--- Data to examine ---
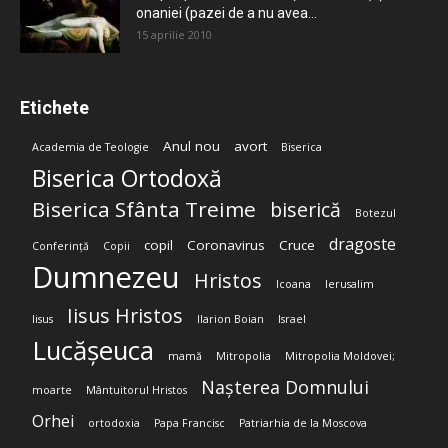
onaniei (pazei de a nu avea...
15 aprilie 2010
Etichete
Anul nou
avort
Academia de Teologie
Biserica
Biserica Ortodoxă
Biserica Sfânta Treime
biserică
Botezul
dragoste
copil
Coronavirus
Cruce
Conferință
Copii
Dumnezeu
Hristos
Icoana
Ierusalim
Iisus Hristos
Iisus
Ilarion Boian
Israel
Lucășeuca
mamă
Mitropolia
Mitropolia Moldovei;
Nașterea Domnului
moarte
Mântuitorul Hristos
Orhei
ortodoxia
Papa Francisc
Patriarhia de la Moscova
---
--- Data to examine ---
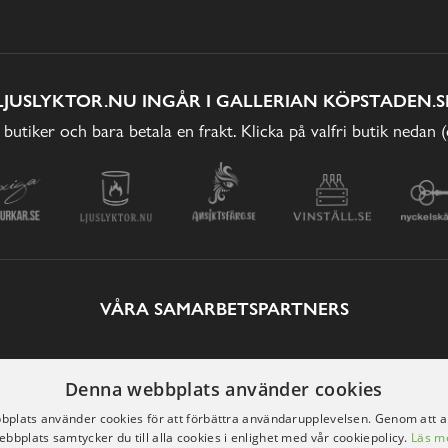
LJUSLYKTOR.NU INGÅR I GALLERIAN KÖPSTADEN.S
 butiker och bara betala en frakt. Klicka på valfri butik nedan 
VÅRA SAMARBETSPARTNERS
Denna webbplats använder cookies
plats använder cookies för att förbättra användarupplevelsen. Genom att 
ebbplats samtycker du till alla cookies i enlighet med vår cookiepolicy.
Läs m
---
• What this task involves:
A single number, please: how many lines in the data above contain the string "Hristos"?

• Task response:
3